** Enunciado A **
Reescribe, por favor, las filas desde la primera hasta la línea que contiene "Question: Is pink", ambas incluidas, sustituyendo "vacant space" por "empty space" y sin cambiar nada más.

** Texto de la página **
◇ ◇ ◇ ◇ ◇ ◇ ◇
Pese a tener la tasa de natalidad más alta de Europa (se estima que será uno de los pocos países de la UE que no perderá población en los próximos 50 años), así como electricidad abundante y fiable gracias a sus numerosas centrales nucleares y una infraestructura que incluso el quisquilloso jefe de Ryanair, Michael O’Leary, ha alabado, Francia no logra despegar.

Este estancamiento obedece a muchos factores: un gasto público del 57% del PIB, superado sólo por Finlandia entre los países de la OCDE; chovinismo institucional que ahuyenta la inversión foránea; reticencia a autorizar el uso de nuevas tecnologías como Uber y los alimentos modificados genéticamente; y una administración profundamente centralizada que impide la competencia entre regiones y la adaptación de la política económica a las condiciones de cada lugar.

Pero ninguna causa sobresale más que la onerosa regulación laboral, el infame Code du travail. Se trata de un documento de más de 1.600 páginas y 10.000 artículos que gobierna ingentes aspectos de la contratación, horas de trabajo, indemnizaciones por despido, negociación colectiva, salarios mínimos, así como cientos de pormenores sobre las condiciones laborales de los empleados de empresas privadas de todos los tamaños. Los 5,2 millones de funcionarios -el mayor número de empleados públicos del continente- están sujetos a un régimen especial y, en general, aún más generoso.

El Code du travail se ha convertido en la bestia negra de las empresas galas, tanto por su extensión -que casi se ha duplicado desde 1990- como por la rigidez de las medidas que contiene, tales como el cuarto salario mínimo más alto de Europa -por debajo sólo de países bastante más ricos- y la semana laboral de 35 horas. Ésta última, introducida a fines de los años 90, se fundamenta en el absurdo supuesto de que menos horas trabajadas redundarían en más empleados con igual remuneración, ignorando que la productividad no es lineal y que los costes fijos de contratación son altos. Los políticos tienden a olvidarse de que es la alta productividad y la riqueza asociada la que nos ha permitido trabajar menos horas a lo largo de los años, y no al revés.
◇ ◇ ◇ ◇ ◇ ◇ ◇
** Datos mostrados **
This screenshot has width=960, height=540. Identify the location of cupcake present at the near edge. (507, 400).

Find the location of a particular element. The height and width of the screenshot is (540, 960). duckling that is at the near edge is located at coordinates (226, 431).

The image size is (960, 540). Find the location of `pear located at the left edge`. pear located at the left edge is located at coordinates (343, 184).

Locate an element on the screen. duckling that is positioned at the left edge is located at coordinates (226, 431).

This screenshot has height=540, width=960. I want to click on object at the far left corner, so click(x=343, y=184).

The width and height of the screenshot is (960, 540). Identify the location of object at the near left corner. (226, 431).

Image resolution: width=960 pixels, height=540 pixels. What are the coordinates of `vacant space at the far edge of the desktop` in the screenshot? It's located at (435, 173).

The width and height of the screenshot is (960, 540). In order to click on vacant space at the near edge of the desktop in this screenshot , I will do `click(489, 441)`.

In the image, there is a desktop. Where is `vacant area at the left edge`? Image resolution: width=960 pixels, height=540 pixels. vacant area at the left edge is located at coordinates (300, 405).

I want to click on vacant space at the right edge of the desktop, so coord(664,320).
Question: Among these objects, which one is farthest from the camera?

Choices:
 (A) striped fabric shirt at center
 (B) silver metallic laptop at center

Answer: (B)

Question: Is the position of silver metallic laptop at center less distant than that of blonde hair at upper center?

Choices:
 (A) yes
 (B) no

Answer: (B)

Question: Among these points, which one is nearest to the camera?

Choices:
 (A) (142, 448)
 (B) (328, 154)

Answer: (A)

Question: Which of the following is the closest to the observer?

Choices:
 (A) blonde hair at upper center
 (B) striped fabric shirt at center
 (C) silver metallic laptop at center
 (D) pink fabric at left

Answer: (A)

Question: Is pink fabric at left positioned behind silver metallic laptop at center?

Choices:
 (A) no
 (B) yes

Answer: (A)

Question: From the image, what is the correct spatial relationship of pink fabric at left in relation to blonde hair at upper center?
◇ ◇ ◇ ◇ ◇ ◇ ◇
** Enunciado B **
Transcribe sin cambios el fragmento del texto sobre la economía francesa que empieza en las palabras "Pero ninguna causa" y termina en "aún más generoso.", con ambos extremos incluidos.

** Solución A **
This screenshot has width=960, height=540. Identify the location of cupcake present at the near edge. (507, 400).

Find the location of a particular element. The height and width of the screenshot is (540, 960). duckling that is at the near edge is located at coordinates (226, 431).

The image size is (960, 540). Find the location of `pear located at the left edge`. pear located at the left edge is located at coordinates (343, 184).

Locate an element on the screen. duckling that is positioned at the left edge is located at coordinates (226, 431).

This screenshot has height=540, width=960. I want to click on object at the far left corner, so click(x=343, y=184).

The width and height of the screenshot is (960, 540). Identify the location of object at the near left corner. (226, 431).

Image resolution: width=960 pixels, height=540 pixels. What are the coordinates of `empty space at the far edge of the desktop` in the screenshot? It's located at (435, 173).

The width and height of the screenshot is (960, 540). In order to click on empty space at the near edge of the desktop in this screenshot , I will do `click(489, 441)`.

In the image, there is a desktop. Where is `vacant area at the left edge`? Image resolution: width=960 pixels, height=540 pixels. vacant area at the left edge is located at coordinates (300, 405).

I want to click on empty space at the right edge of the desktop, so coord(664,320).
Question: Among these objects, which one is farthest from the camera?

Choices:
 (A) striped fabric shirt at center
 (B) silver metallic laptop at center

Answer: (B)

Question: Is the position of silver metallic laptop at center less distant than that of blonde hair at upper center?

Choices:
 (A) yes
 (B) no

Answer: (B)

Question: Among these points, which one is nearest to the camera?

Choices:
 (A) (142, 448)
 (B) (328, 154)

Answer: (A)

Question: Which of the following is the closest to the observer?

Choices:
 (A) blonde hair at upper center
 (B) striped fabric shirt at center
 (C) silver metallic laptop at center
 (D) pink fabric at left

Answer: (A)

Question: Is pink fabric at left positioned behind silver metallic laptop at center?

** Solución B **
Pero ninguna causa sobresale más que la onerosa regulación laboral, el infame Code du travail. Se trata de un documento de más de 1.600 páginas y 10.000 artículos que gobierna ingentes aspectos de la contratación, horas de trabajo, indemnizaciones por despido, negociación colectiva, salarios mínimos, así como cientos de pormenores sobre las condiciones laborales de los empleados de empresas privadas de todos los tamaños. Los 5,2 millones de funcionarios -el mayor número de empleados públicos del continente- están sujetos a un régimen especial y, en general, aún más generoso.